A quarter of a century after it was first observed in poultry in Hong Kong, and three years after it began infecting dozens of mammal species around the world, H5N1 influenza has indeed spread , since last March, on cattle farms in the United States, thereby increasing its daily contact with humans.
What doesn’t help matters is that since last March, American farmers have often been hostile to the idea of letting veterinarians carry out systematic screening of their animals or their employees, which has only given a partial idea of the dispersion of the virus. As of December 11, there were officially 58 cases of H5N1 in Americans, including 32 in California. Most had only mild symptoms.

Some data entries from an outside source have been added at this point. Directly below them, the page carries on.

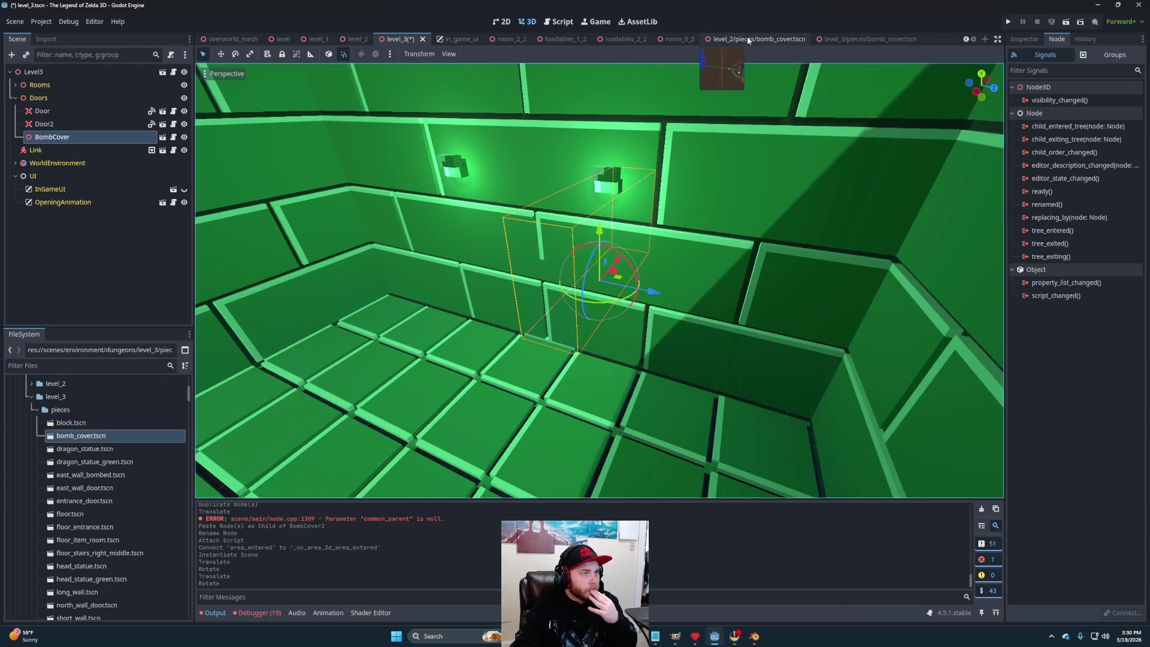
Compare the level_2 and level_3 bomb_cover scenes, then return to the Level3 scene.
{"action": "left_click", "coordinate": [746, 38]}
{"action": "scroll", "scroll_direction": "up", "scroll_amount": 3}
{"action": "left_click_drag", "start_coordinate": [486, 297], "coordinate": [785, 326]}
{"action": "scroll", "scroll_direction": "down", "scroll_amount": 3}
{"action": "scroll", "scroll_direction": "down", "scroll_amount": 3}
{"action": "scroll", "scroll_direction": "up", "scroll_amount": 3}
{"action": "left_click_drag", "start_coordinate": [691, 349], "coordinate": [662, 267]}
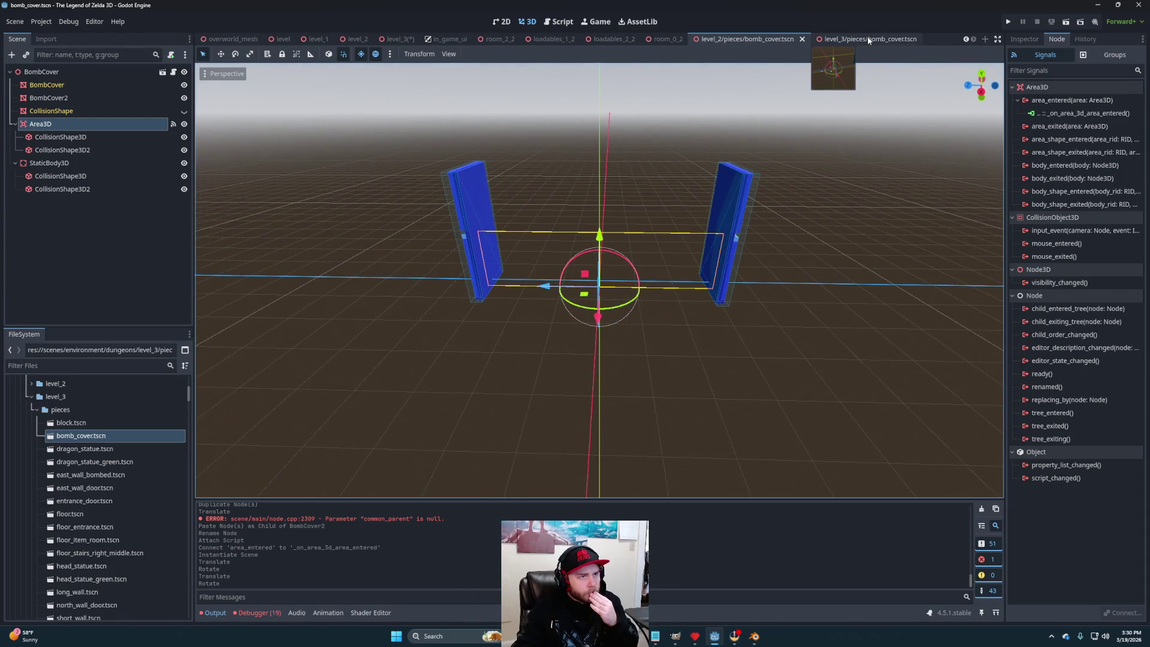
{"action": "left_click", "coordinate": [866, 39]}
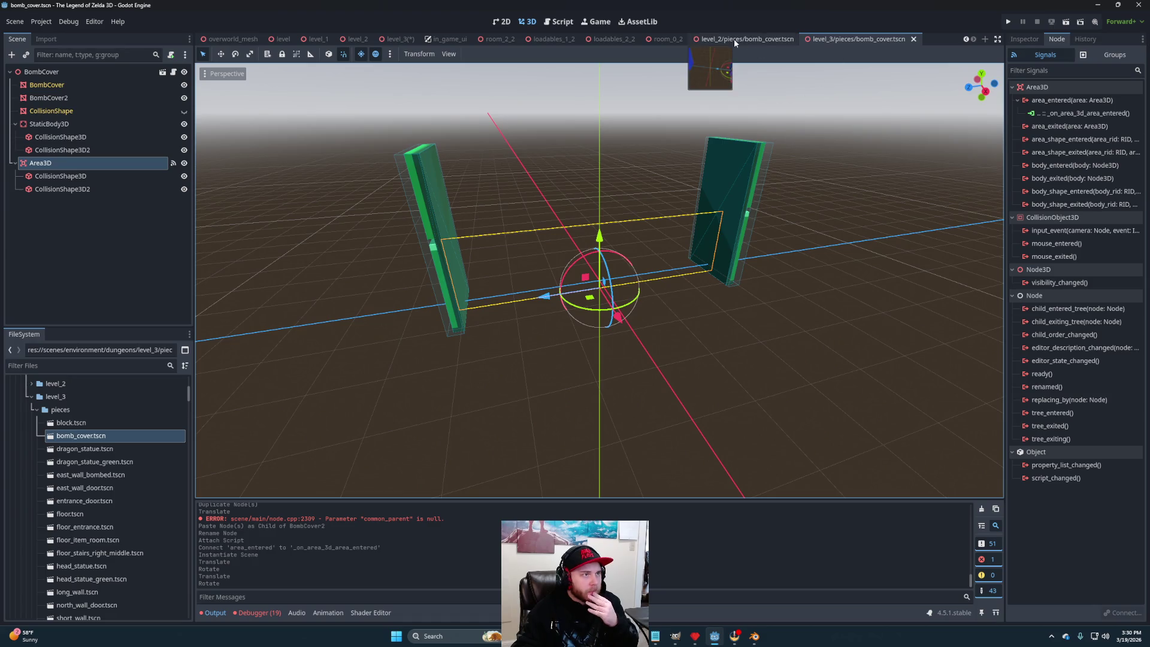
{"action": "left_click", "coordinate": [734, 39]}
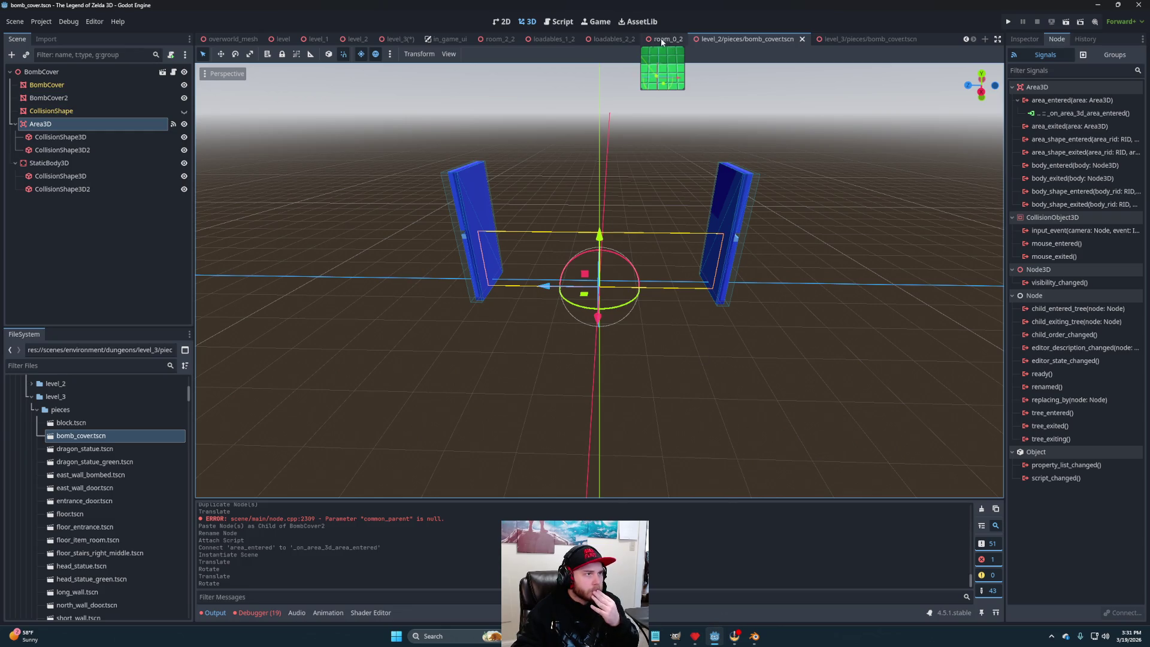
{"action": "left_click_drag", "start_coordinate": [516, 238], "coordinate": [431, 243]}
{"action": "left_click", "coordinate": [874, 40]}
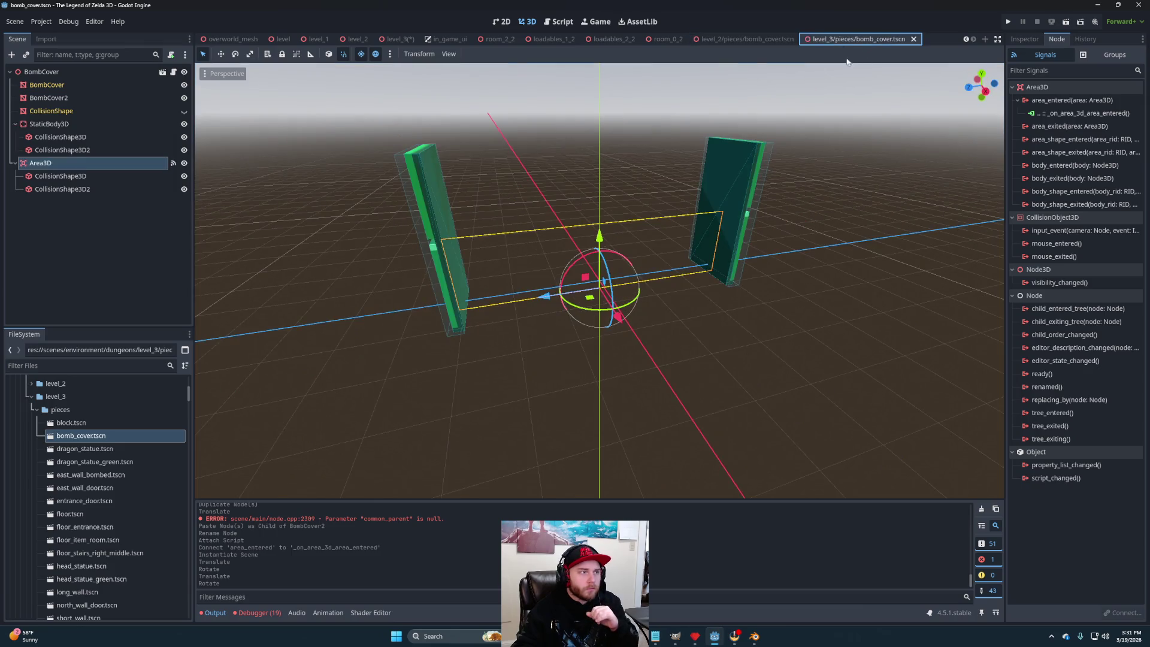
{"action": "left_click", "coordinate": [397, 39]}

In two cases, as well as another in British Columbia — who had to be hospitalized in November in critical condition — these involved young people who had had no known contact with a farm, raising fears “community” contamination – that is to say from a loved one, and not from an animal. This last detail is a reminder that a virus can be transmitted from an animal to a human and stop there, because it does not have the capacity to transmit itself in this new “species”. But the worst-case scenario feared by epidemiologists is that it would only take one mutation for H5N1 to soon be capable of being transmitted among humans. Research published at the beginning of December in the journal Science precisely identified this possible mutation, in a protein found on the surface of the virus, a mutation that would help it “cling” to human cells.
We don’t know if the mutation will actually occur one day. But it reinforces the need, in 2025, for systematic screening in cattle farms, something which, in 2024, remained theoretical.